Anyone who texts or posts on social media sites on a regular basis knows of that person: the one who can’t seem to spell words out or has to use countless hashtags to describe their emotions, the one who has to shorten an already minuscule word to just one symbol so it becomes faster to type — "u" instead of "you," "2" instead of "two," "@" instead of "at."
In fact, many probably realize they are this person, shortening words or purposely misspelling them so that they fit into the character limits set by Twitter or different phone carriers.
I can list many people in my life who write texts and emails in this fashion or friends and family who have asked me why I take the time to spell out my texts instead of just shortening everything as they do. They don’t see the problem in using the numerous abbreviations and alternative spellings that this generation of socialites has created.
“What’s the big deal?” they ask.
I roll my eyes. The big deal, I think to myself, is that this habit of writing lazily is slowly ruining the English language.

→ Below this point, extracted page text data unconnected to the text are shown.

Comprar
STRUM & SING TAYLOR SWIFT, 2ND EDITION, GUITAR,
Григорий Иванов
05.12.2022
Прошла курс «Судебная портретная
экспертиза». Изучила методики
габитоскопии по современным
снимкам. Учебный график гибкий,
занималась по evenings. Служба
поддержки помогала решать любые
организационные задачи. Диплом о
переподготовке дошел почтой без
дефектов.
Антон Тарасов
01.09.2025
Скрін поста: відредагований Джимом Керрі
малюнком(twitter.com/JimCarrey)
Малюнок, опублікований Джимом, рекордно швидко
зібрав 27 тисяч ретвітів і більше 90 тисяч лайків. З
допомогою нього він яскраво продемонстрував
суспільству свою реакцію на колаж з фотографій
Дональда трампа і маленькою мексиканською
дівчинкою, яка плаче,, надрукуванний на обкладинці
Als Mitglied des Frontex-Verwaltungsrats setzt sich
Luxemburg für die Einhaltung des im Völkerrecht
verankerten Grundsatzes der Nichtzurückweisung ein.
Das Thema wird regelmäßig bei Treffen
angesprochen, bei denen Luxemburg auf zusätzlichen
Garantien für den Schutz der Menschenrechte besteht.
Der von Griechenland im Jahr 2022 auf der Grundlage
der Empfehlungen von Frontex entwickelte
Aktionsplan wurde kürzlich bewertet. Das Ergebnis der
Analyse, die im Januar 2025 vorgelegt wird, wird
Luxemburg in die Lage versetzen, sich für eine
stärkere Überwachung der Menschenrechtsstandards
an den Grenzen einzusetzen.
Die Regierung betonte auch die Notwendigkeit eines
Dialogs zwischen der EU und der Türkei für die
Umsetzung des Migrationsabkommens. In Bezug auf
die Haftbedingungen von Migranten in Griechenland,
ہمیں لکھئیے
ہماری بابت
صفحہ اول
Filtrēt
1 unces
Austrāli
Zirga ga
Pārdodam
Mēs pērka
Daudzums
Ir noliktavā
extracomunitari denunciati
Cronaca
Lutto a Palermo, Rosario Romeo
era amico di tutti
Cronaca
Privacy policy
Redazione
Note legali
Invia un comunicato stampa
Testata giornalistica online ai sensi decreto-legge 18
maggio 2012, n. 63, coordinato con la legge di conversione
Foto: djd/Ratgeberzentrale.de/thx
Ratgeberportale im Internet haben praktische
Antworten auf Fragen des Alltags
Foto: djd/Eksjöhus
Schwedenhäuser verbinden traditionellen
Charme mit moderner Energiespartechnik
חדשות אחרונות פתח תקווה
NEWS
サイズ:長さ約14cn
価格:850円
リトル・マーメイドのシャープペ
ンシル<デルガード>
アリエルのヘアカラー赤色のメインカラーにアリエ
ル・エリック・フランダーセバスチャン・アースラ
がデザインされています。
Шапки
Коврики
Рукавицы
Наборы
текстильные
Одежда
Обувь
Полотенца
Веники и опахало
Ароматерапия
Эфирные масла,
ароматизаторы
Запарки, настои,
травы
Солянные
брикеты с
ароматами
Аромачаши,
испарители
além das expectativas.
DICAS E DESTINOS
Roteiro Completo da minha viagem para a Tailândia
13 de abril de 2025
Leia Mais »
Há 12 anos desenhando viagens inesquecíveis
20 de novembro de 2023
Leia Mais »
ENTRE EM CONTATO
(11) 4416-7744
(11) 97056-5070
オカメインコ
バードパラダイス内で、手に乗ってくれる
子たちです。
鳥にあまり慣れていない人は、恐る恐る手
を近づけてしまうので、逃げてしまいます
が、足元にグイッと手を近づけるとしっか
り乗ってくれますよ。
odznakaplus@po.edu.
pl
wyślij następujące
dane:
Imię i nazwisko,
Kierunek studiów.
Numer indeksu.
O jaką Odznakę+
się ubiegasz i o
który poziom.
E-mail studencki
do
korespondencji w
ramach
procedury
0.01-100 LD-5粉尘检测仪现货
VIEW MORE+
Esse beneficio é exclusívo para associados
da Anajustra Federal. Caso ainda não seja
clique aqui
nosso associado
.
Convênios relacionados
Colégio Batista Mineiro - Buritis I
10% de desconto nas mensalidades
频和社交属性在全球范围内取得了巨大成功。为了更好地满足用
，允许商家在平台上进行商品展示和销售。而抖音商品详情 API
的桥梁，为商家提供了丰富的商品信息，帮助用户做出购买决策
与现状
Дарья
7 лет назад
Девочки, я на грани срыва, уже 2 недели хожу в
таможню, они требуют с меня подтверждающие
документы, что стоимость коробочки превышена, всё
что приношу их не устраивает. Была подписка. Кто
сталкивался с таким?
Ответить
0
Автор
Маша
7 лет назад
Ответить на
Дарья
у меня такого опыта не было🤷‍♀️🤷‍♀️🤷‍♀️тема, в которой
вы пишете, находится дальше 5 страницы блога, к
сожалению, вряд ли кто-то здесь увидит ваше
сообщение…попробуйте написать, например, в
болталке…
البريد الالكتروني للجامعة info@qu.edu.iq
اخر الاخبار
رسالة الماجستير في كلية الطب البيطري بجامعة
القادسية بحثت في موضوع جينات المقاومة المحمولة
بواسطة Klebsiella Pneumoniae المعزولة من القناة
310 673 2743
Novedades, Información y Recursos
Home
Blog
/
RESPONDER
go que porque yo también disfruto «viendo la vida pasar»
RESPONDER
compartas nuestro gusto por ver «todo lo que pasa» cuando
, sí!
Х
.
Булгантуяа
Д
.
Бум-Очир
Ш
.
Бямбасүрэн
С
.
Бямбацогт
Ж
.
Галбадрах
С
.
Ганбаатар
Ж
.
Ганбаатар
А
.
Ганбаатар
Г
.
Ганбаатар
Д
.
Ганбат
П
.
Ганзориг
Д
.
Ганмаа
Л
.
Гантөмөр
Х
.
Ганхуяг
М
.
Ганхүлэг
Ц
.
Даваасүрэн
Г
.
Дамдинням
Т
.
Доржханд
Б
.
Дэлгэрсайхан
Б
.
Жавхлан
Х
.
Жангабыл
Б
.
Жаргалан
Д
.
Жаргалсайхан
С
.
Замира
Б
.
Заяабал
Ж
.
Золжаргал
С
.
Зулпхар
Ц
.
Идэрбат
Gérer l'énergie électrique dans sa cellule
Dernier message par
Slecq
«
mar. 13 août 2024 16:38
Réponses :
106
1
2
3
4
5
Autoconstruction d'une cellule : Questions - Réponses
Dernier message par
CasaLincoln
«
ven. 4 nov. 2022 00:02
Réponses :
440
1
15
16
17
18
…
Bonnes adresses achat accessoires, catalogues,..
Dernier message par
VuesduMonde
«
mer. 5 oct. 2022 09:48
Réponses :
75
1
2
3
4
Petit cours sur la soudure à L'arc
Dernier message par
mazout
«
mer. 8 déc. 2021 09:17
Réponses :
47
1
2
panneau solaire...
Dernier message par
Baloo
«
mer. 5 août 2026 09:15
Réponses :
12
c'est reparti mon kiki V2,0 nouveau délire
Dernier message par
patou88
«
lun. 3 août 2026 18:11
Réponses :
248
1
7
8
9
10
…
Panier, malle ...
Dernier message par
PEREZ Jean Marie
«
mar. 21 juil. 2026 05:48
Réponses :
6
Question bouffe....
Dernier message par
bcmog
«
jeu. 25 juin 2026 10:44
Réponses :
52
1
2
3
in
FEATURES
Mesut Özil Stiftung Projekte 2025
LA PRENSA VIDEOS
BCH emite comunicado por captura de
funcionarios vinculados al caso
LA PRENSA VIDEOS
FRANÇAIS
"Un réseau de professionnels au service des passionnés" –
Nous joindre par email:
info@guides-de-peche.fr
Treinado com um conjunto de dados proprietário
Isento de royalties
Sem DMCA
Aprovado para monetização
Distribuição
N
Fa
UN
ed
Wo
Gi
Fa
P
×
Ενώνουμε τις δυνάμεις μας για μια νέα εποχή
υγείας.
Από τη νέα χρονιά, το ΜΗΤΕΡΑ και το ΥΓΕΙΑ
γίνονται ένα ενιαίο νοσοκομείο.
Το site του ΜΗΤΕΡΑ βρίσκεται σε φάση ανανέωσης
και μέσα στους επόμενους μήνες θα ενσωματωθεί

In truth, I may be overreacting. People still write essays and books with traditional English, and, for many, it’s only in their free time that this habit ever shows itself. Besides, writing in acronyms and abbreviations is more efficient in a world where everyone seems to constantly be on the run. Still, with so many people misspelling simple words on tests or speaking in hashtags rather than English, it worries me that some day the lines between the two styles of writing will become blurred.
Already, Oxford Dictionaries has accepted words like "selfie," "twerk" and "GIF" as part of the English language, and sites like urbandictionary.com are becoming increasingly popular for their ability to decipher the jumbled code that is texting language.
At the same time, online educational websites such as EF Englishtown and Oxford Learning are beginning to feel that text messaging encourages the misspelling of words and makes it harder for students to understand basic yet essential spelling and grammar skills. One article by EF Englishtown titled "Is text messaging ruining the English language?" even goes so far as to say, “English is a beautiful tongue with a rich literary history which does not deserve to be overshadowed by phrases like ‘c u l8r’ and ‘megalolz’.”
While these examples aren’t all truly significant in proving the development of the English language, I believe they shouldn’t be brushed off as a joke, either. It is in part these subtle changes in our society that lead me to believe there is validity behind the idea of the evolution of the English language and that this evolution is not necessarily something to look forward to.
Maybe this fear of change stems from my love of writing and traditional English literature. I have always enjoyed the writing of the past and don’t ever want to see Shakespeare or Orwell surpassed in importance by books filled by words like "YOLO" and "selfie" or by authors who don’t seem to understand the basics of sentence structure and English grammar.
I admit, neglecting our spelling in texts and Twitter posts is still far from the printing presses of the publishing world; however, if we don’t make an effort to protect English vocabulary as it exists now, then what will be left of this centuries-old language in generations to come?